A new report released by CAUSE is well worth reading: _Connecting Research to Practice in a Culture of Assessment for Introductory College-level Statistics, _www.causeweb.org/research/guidelines/ResearchReport_Dec_2012.pdf

Read it.  We’ll discuss later.  Pop quiz.

I haven’t yet read it myself (in my eagerness to publicize it as quickly as possible),  but of particular interest to this blog is the role that data science plays, or does not play.  For instance, Question 1 under Research Priority 1 is “What core learning outcomes  employed in a particular profession do individuals  need to develop in order to perform well in that profession (e.g., the outcomes that are common and those that are unique to disciplines such as psychology, biology, and economics?)”

I recently had a discussion with someone in a data-heavy business, and was struck by how core statistical concepts were seen as just one of many necessary core skills—the rest of the skills requiring computing, psychology, and communication.  It is fashionable in statistical circles to be somewhat dismissive of claims that computation take precedence over statistics, but in at least this case, I think that this paints an unfair portrait.  The data scientist in question held statistics in high esteem, and was well aware of the pitfalls of being lured by transitory patterns, as compelling as they might at first glance seem.  His use of statistics came at the ‘high end’, employing very modern data smoothing techniques, multivariate models, and a need for sophisticated understanding of model evaluation.  But he, like many in his field I suspect, came to statistics in a round-about way, after becoming successful in computer science and then studying statistics to close the gap.  I doubt he considered himself a statistician, but instead one who frequently found statistical tools and concepts to be useful for getting things done.

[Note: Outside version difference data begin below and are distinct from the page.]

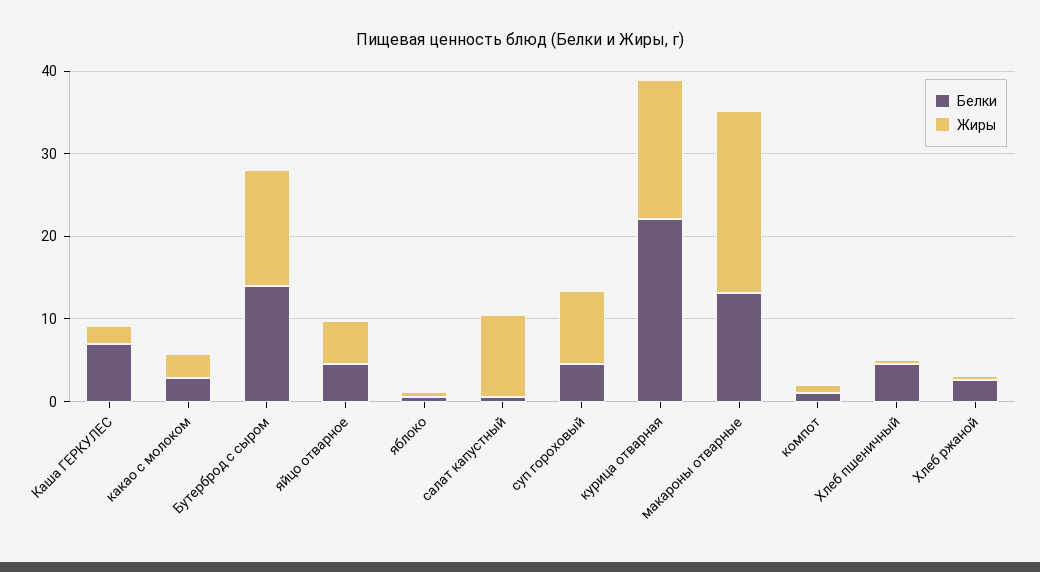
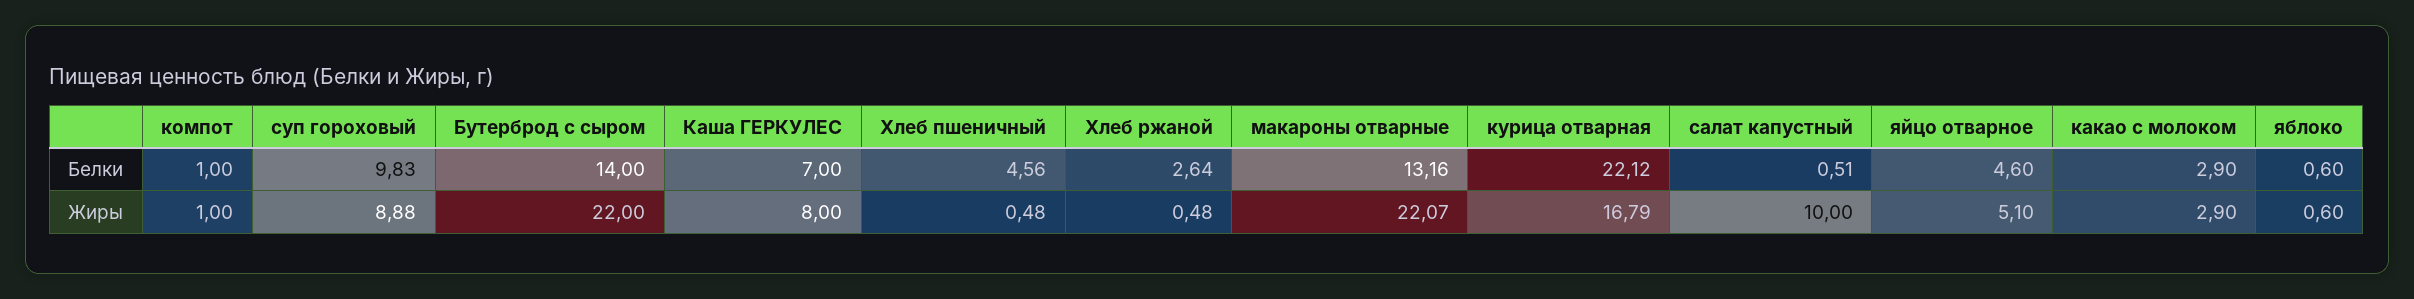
  {
    "Белки": {
      "Каша ГЕРКУЛЕС": 7,
      "какао с молоком": 2.9,
      "Бутерброд с сыром": 14,
      "яйцо отварное": 4.6,
      "яблоко": 0.6,
      "салат капустный": 0.51,
-     "суп гороховый": 4,
+     "суп гороховый": 9.83,
      "курица отварная": 22.12,
      "макароны отварные": 13.16,
      "компот": 1,
      "Хлеб пшеничный": 4.56,
      "Хлеб ржаной": 2.64
    },
    "Жиры": {
-     "Каша ГЕРКУЛЕС": 2,
+     "Каша ГЕРКУЛЕС": 8,
      "какао с молоком": 2.9,
-     "Бутерброд с сыром": 14,
+     "Бутерброд с сыром": 22,
      "яйцо отварное": 5.1,
      "яблоко": 0.6,
      "салат капустный": 10,
      "суп гороховый": 8.88,
      "курица отварная": 16.79,
      "макароны отварные": 22.07,
      "компот": 1,
      "Хлеб пшеничный": 0.48,
      "Хлеб ржаной": 0.48
    }
  }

We’re in a very exciting position, as educators, to dream about how to develop future data scientists who incorporate statistics with computation from the very beginning of their conception of statistics.  But one thing to keep in mind, is that part of the excitement of this new age of statistics is that many of the careers we’re preparing our students for don’t yet exist.  It seems so many of the data challenges that are raised in a general realm of endeavor such as marketing,  the arts, genetics,  law, have solutions that don’t live purely in one field.  And so when we ask ourselves about skills needed in particular professions, let’s do so with our eyes open to the fact that the profession that many of us have in mind —data science—doesn’t really yet exist.

Data science is, or will be, a specialist’s field.  But this blog is devoted to considering the data science skills needed by all students.  I think, therefore, that the issues raised by this report concerning the ‘core’ skills are very important.  A data scientist may have a specialists' collection of skills, in the aggregate, but many of this skills and understandings, in isolation, will need to be part of our core education.  This report encourages us all to think seriously about precisely which skills and understandings those should be.